From: Paul E. McKenney
Date: Tue Jan 03 2023 - 13:04:35 EST


On Mon, Jan 02, 2023 at 08:43:10AM -0800, Davidlohr Bueso wrote:
> On Sun, 01 Jan 2023, Joel Fernandes (Google) wrote:
>
> > During shutdown of rcutorture, the shutdown thread in
> > rcu_torture_cleanup() calls torture_cleanup_begin() which sets fullstop
> > to FULLSTOP_RMMOD. This is enough to cause the rcutorture threads for
> > readers and fakewriters to breakout of their main while loop and start
> > shutting down.
> >
> > Once out of their main loop, they then call torture_kthread_stopping()
> > which in turn waits for kthread_stop() to be called, however
> > rcu_torture_cleanup() has not even called kthread_stop() on those
> > threads yet, it does that a bit later. However, before it gets a chance
> > to do so, torture_kthread_stopping() calls
> > schedule_timeout_interruptible(1) in a tight loop. Tracing confirmed
> > this makes the timer softirq constantly execute timer callbacks, while
> > never returning back to the softirq exit path and is essentially "locked
> > up" because of that. If the softirq preempts the shutdown thread,
> > kthread_stop() may never be called.
> >
> > This commit improves the situation dramatically, by increasing timeout
> > passed to schedule_timeout_interruptible() 1/20th of a second.
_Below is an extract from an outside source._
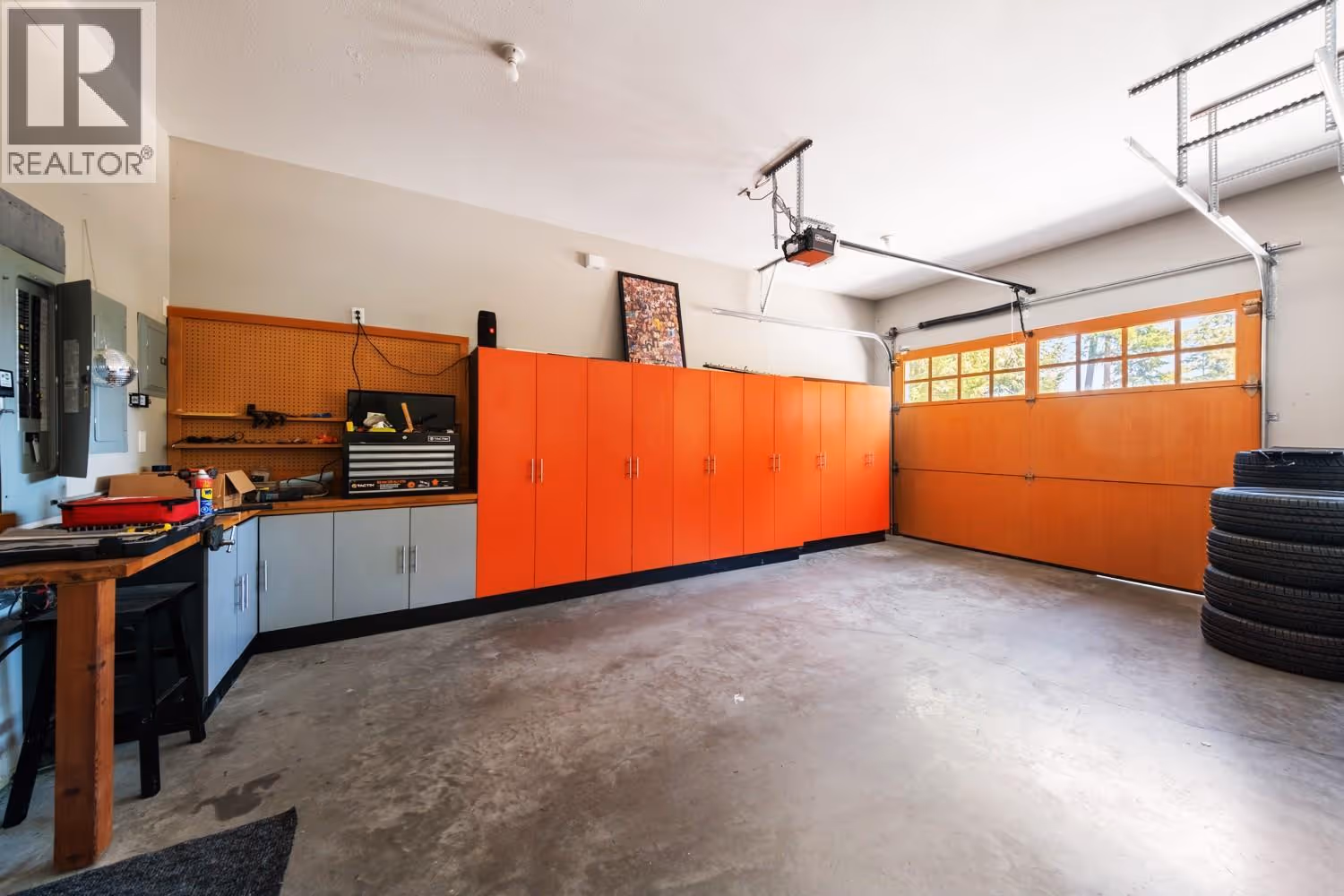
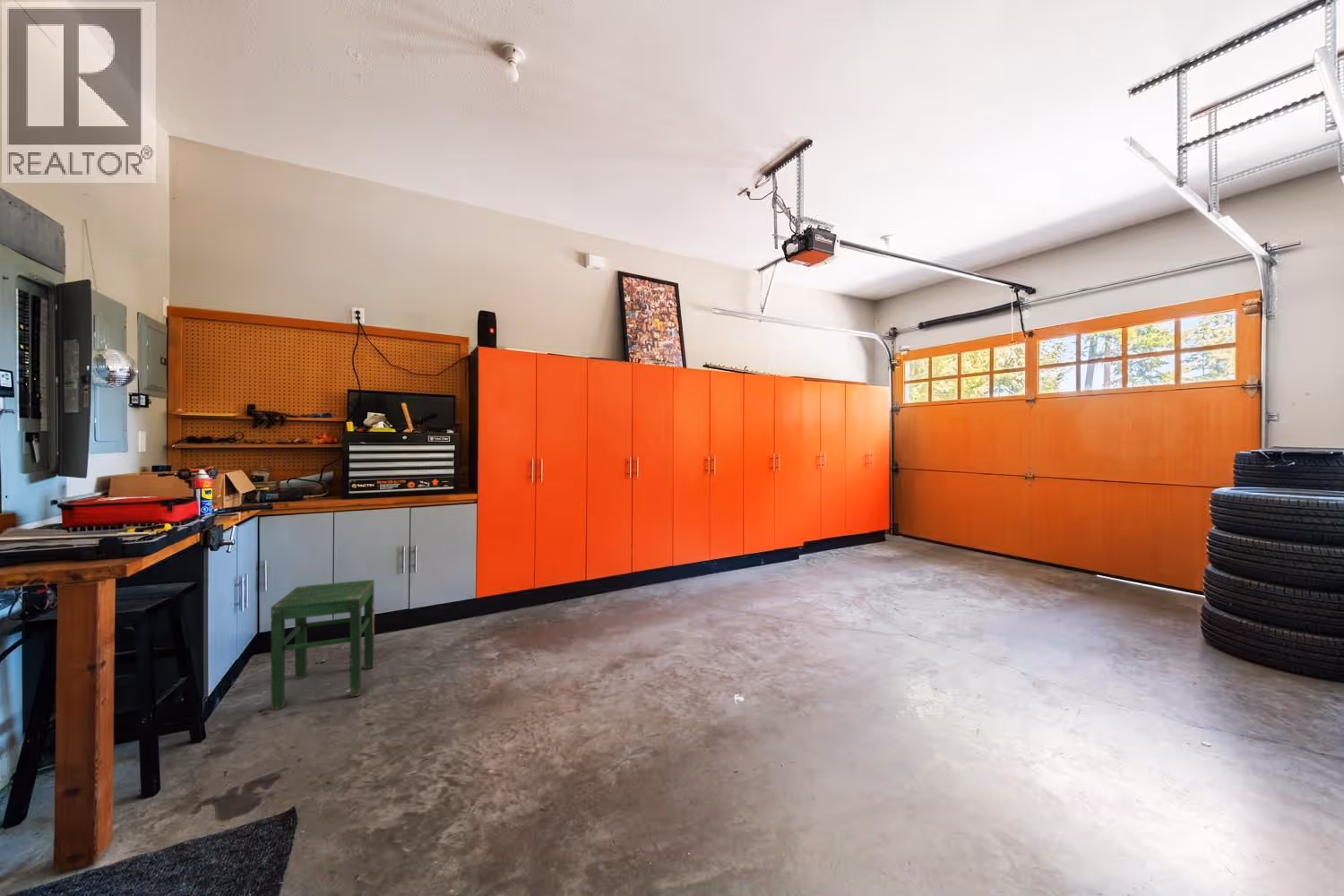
+ stool [270,579,375,711]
This
> > causes the timer softirq to not lock up a CPU and everything works fine.
> > Testing has shown 100 runs of TREE07 passing reliably, which was not the
> > case before because of RCU stalls.
> >
> > Cc: Paul McKenney <paulmck@xxxxxxxxxx>
> > Cc: Frederic Weisbecker <fweisbec@xxxxxxxxx>
> > Cc: Zhouyi Zhou <zhouzhouyi@xxxxxxxxx>
> > Cc: <stable@xxxxxxxxxxxxxxx> # 6.0.x
> > Signed-off-by: Joel Fernandes (Google) <joel@xxxxxxxxxxxxxxxxx>
>
> Reviewed-by: Davidlohr Bueso <dave@xxxxxxxxxxxx>

Queued for further review and testing, thank you all!

One thing still puzzles me. Assuming HZ=1000 and given 16 CPUs, each
timer hander must have consumed many tens of microseconds in order
to keep the system busy, which seems a bit longer than it should be.
Or am I underestimating the number of tasks involved?